HHQ-2676 fix breaks pid checking on Solaris

According to http://jira.hyperic.com/browse/HHQ-2676, a fix was made to the 4.1.0 agent to ensure the PID is found by the wrapper script on Solaris in the case of really long ps "args." This works, but it breaks the testpid() function within the wrapper script, which expects $PSEXE to accept a -p argument.

Here are some test results. This is executing a stop where the agent command is running. It does stop the agent (most of the time anyway), but it looks like something went wrong:

solaris10sparc% ./bin/hq-agent.sh stop
Stopping HQ Agent...
/usr/ucb/ps: illegal option -- p
usage: ps [ -aceglnrSuUvwx ] [ -t term ] [ num ]
/usr/ucb/ps: illegal option -- p
usage: ps [ -aceglnrSuUvwx ] [ -t term ] [ num ]
Stopped HQ Agent.

In this case, the agent is aleady running, and the wrapper script thinks the PID is missing and starts the agent again. Rut roh, 'raggy.

solaris10sparc% ./bin/hq-agent.sh start
Starting HQ Agent.../usr/ucb/ps: illegal option -- p
usage: ps [ -aceglnrSuUvwx ] [ -t term ] [ num ]
Removed stale pid file: /opt/hyperic/hq-agent/wrapper/sbin/../../wrapper/hq-agent.pid


To fix this, I changed the instances of "testpid" to "getpid" in the stopit() function. This way the Solaris specific 'ps' command is used. I actually don't fully understand why testpid() exists in addition to getpid() in the script, as getpid() was already used to "test" whether the PID existed.

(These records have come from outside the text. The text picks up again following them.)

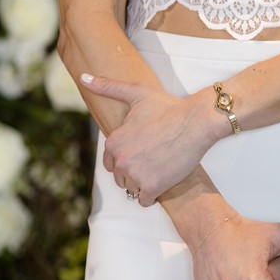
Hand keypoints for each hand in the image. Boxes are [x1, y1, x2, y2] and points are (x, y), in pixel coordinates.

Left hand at [81, 74, 221, 204]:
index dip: (127, 157)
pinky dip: (152, 196)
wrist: (196, 123)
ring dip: (143, 183)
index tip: (143, 151)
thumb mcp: (136, 93)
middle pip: (121, 177)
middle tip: (153, 160)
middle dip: (134, 172)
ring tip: (159, 169)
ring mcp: (135, 175)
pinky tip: (162, 183)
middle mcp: (121, 160)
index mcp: (113, 142)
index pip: (111, 162)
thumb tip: (83, 78)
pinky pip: (144, 201)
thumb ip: (107, 87)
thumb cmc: (169, 107)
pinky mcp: (152, 187)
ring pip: (132, 189)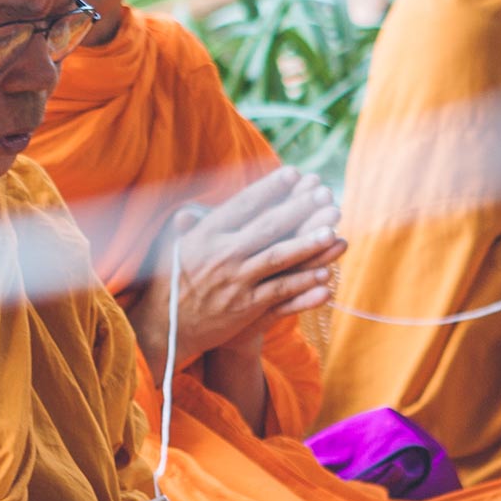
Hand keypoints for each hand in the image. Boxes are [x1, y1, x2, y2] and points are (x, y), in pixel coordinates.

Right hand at [129, 168, 344, 375]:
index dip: (270, 188)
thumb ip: (189, 224)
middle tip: (324, 193)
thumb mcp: (173, 247)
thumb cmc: (172, 281)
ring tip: (333, 230)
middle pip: (268, 227)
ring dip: (308, 243)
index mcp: (206, 235)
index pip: (243, 205)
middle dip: (299, 208)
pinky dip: (304, 284)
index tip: (293, 173)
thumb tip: (193, 204)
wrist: (168, 328)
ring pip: (279, 258)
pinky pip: (281, 293)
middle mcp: (223, 256)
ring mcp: (236, 283)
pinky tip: (326, 275)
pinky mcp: (247, 308)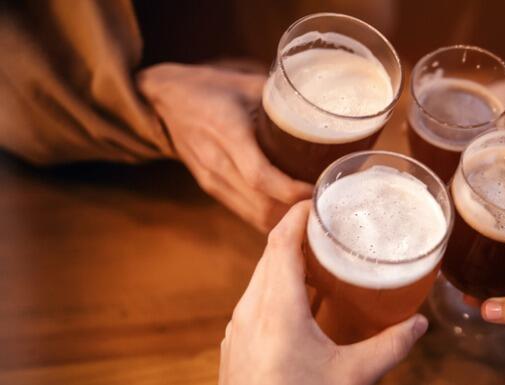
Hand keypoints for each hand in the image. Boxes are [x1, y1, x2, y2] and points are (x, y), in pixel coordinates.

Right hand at [137, 63, 312, 231]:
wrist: (164, 100)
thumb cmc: (210, 88)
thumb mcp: (247, 85)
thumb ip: (282, 99)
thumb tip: (321, 108)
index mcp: (228, 134)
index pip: (261, 176)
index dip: (291, 191)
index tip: (318, 189)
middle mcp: (218, 164)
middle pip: (261, 204)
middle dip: (296, 212)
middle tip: (327, 205)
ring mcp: (212, 180)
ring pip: (254, 215)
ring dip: (285, 221)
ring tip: (314, 214)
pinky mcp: (212, 188)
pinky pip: (245, 213)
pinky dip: (270, 219)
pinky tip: (291, 216)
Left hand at [219, 201, 428, 384]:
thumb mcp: (352, 377)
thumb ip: (389, 347)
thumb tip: (420, 325)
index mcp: (277, 309)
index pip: (280, 243)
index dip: (296, 216)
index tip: (315, 200)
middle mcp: (250, 311)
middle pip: (269, 255)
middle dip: (294, 234)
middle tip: (325, 226)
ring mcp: (237, 328)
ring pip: (259, 278)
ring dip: (284, 262)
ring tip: (315, 259)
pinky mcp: (234, 344)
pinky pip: (253, 301)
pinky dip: (274, 287)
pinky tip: (298, 304)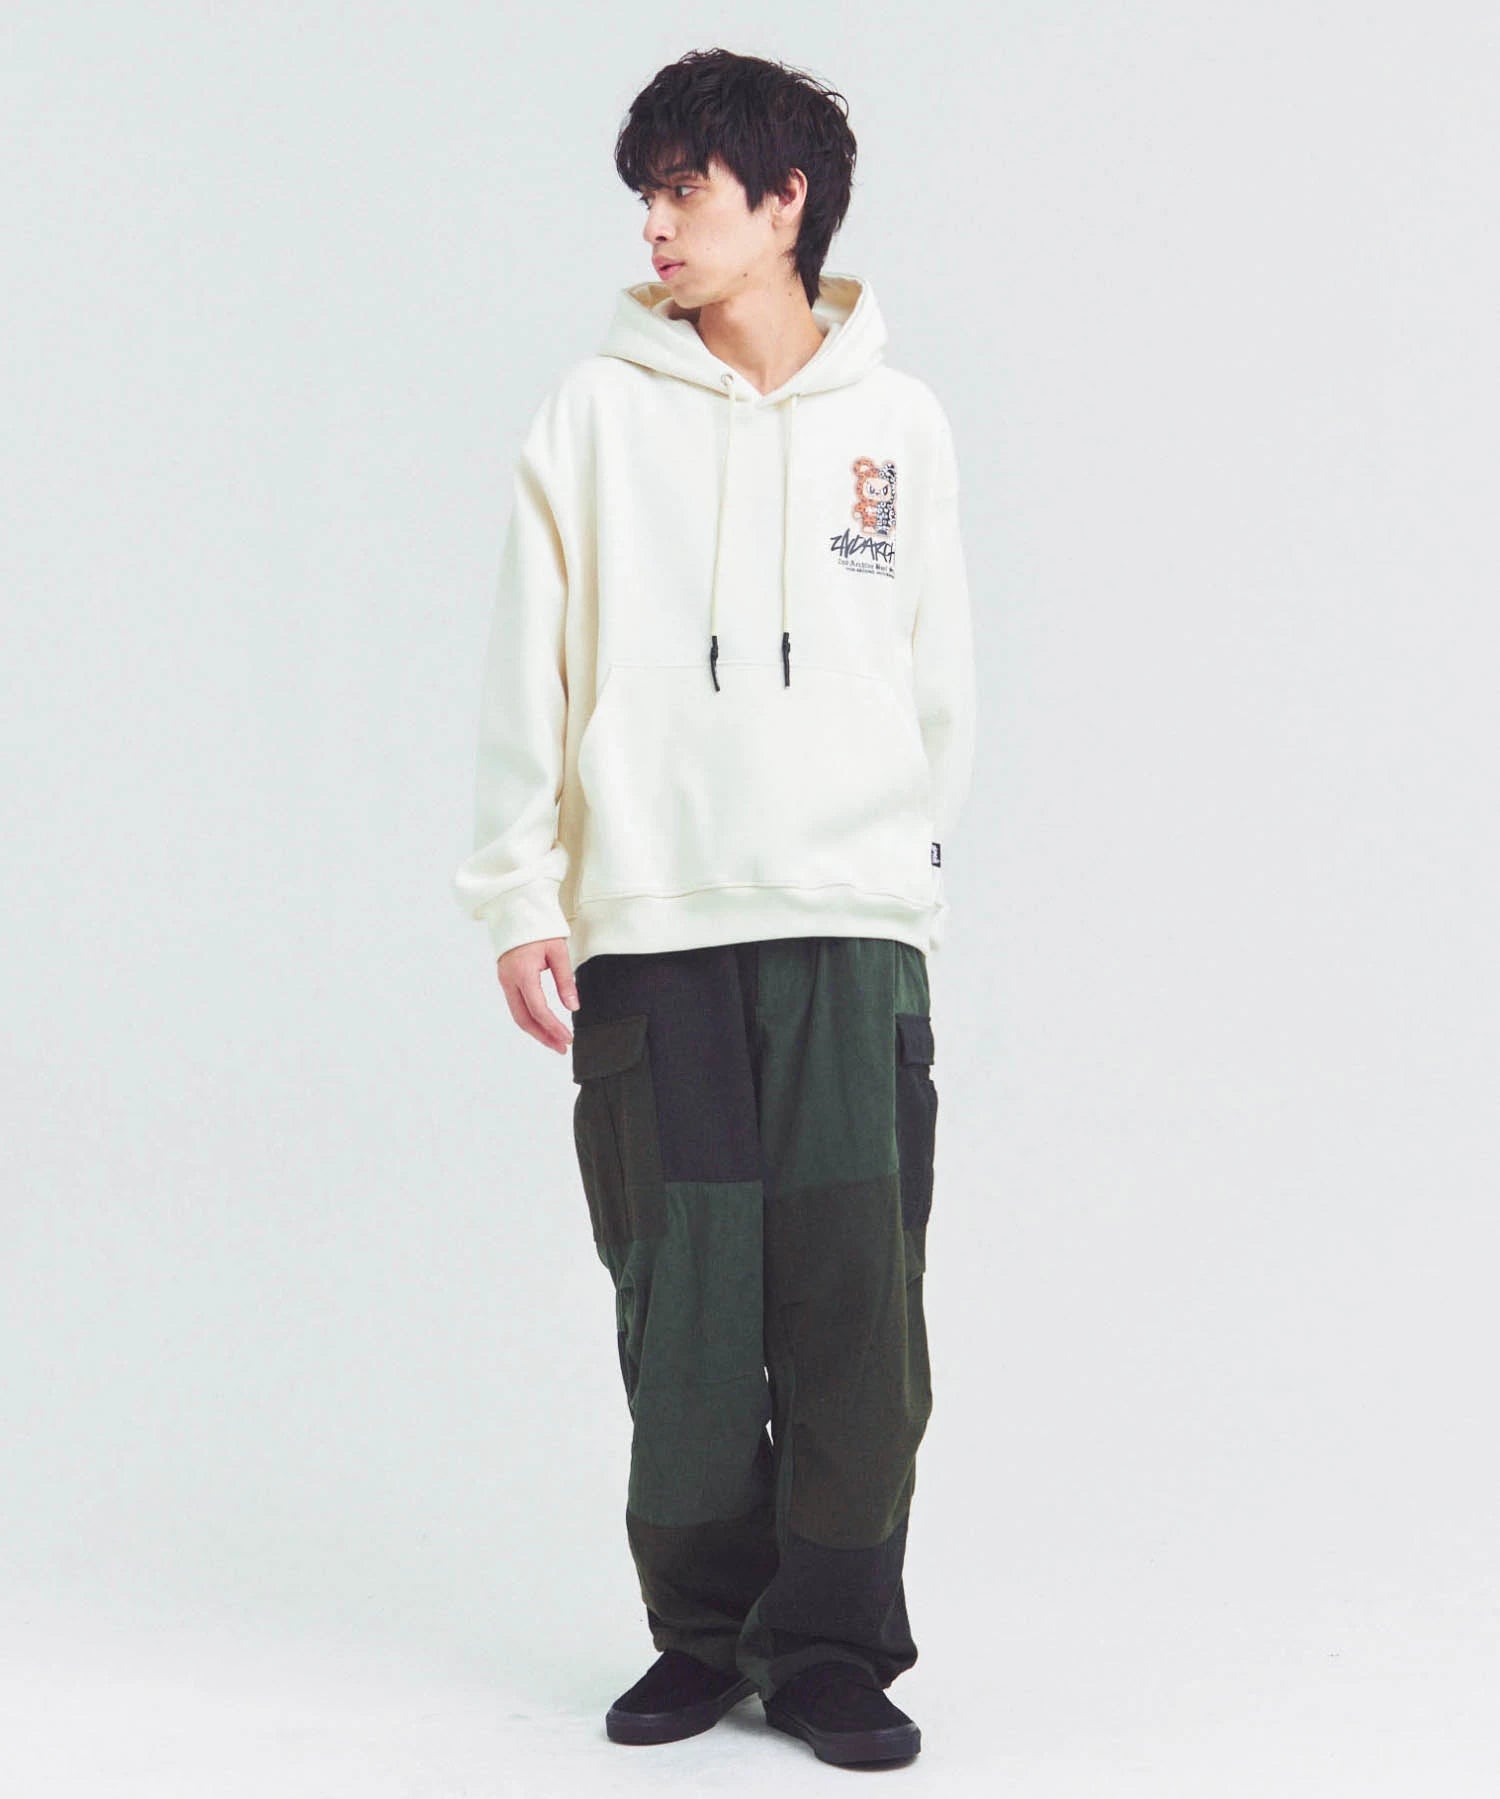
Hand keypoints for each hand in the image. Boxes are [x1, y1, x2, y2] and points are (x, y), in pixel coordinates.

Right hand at [497, 938, 578, 1054]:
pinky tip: (543, 1025)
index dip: (553, 1027)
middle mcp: (509, 979)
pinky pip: (516, 1005)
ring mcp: (504, 980)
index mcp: (522, 972)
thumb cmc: (539, 927)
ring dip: (536, 1030)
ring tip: (554, 1041)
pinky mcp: (505, 979)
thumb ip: (565, 981)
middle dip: (543, 1036)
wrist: (517, 910)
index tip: (567, 1039)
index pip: (538, 1009)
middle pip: (523, 1018)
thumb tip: (573, 1007)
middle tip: (561, 1047)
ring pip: (517, 1014)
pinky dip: (529, 1018)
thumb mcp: (558, 951)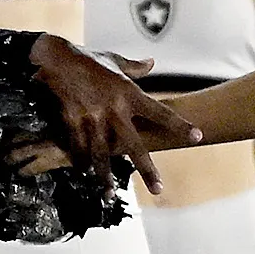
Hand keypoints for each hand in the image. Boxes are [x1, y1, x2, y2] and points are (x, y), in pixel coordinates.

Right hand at [28, 34, 203, 188]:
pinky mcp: (72, 121)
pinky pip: (78, 147)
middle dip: (147, 169)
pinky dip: (80, 161)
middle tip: (158, 189)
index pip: (160, 112)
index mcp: (128, 92)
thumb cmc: (88, 59)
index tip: (197, 137)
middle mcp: (113, 109)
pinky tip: (83, 172)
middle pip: (134, 145)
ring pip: (102, 154)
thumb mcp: (115, 60)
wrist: (57, 58)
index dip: (179, 125)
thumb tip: (151, 63)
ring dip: (105, 176)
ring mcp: (92, 117)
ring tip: (109, 195)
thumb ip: (135, 67)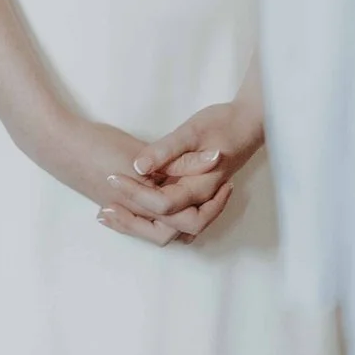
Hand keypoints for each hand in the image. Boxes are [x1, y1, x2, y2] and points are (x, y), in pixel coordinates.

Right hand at [24, 115, 203, 244]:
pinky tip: (160, 199)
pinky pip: (140, 219)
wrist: (57, 143)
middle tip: (216, 195)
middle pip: (175, 232)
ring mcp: (121, 209)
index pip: (188, 220)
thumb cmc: (97, 146)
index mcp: (144, 204)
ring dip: (177, 218)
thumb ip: (177, 162)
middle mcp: (134, 213)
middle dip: (198, 216)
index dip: (211, 206)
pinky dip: (155, 214)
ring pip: (156, 227)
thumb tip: (213, 161)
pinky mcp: (111, 200)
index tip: (224, 185)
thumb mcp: (141, 153)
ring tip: (195, 199)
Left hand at [116, 97, 264, 242]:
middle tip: (105, 209)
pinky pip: (174, 219)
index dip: (135, 193)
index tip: (112, 177)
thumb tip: (139, 167)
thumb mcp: (192, 131)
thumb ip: (166, 150)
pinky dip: (150, 219)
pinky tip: (128, 207)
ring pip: (171, 230)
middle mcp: (201, 200)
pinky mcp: (195, 195)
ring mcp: (199, 201)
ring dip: (139, 226)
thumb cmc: (224, 124)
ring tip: (109, 213)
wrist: (250, 124)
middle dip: (134, 223)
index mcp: (200, 187)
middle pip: (167, 230)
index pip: (163, 204)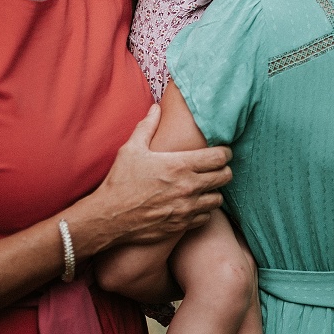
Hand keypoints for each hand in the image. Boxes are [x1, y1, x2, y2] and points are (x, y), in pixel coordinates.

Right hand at [94, 105, 232, 245]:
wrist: (109, 217)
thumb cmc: (120, 181)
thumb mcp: (131, 148)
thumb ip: (147, 126)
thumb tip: (156, 108)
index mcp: (179, 165)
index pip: (219, 157)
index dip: (225, 152)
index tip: (222, 151)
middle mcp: (188, 187)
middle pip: (225, 177)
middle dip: (224, 170)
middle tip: (216, 168)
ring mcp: (186, 208)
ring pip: (218, 199)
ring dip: (214, 191)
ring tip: (205, 187)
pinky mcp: (181, 225)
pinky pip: (205, 218)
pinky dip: (203, 211)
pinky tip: (194, 204)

In my testing, it keeps a second agent from being started, and prevents the error messages from being printed on stop. I've attached a diff from the 4.1.2-1053 agent I downloaded for Solaris. Note, it also has some changes from "echo -n" to "printf" to try to get the message "Agent starting..." to print out correctly.

This is how it looks without changes:

solaris10sparc% ./bin/hq-agent.sh start
-n Starting HQ Agent...

Even with these changes, it still doesn't print "Successful" after the agent starts up. But I wanted to at least post out this question to see if anyone else has seen this behavior on Solaris or if another fix was more obvious 🙂

Cheers.
0 Kudos
1 Reply
excowboy
Virtuoso
Virtuoso

Hi edan,

thanks for your posting and your fix. I have a Solaris 9 Box running an Agent 4.0.3 and because I'm planning to upgrade to 4.1.2 I will verify the things you've described.

Cheers,
Mirko
0 Kudos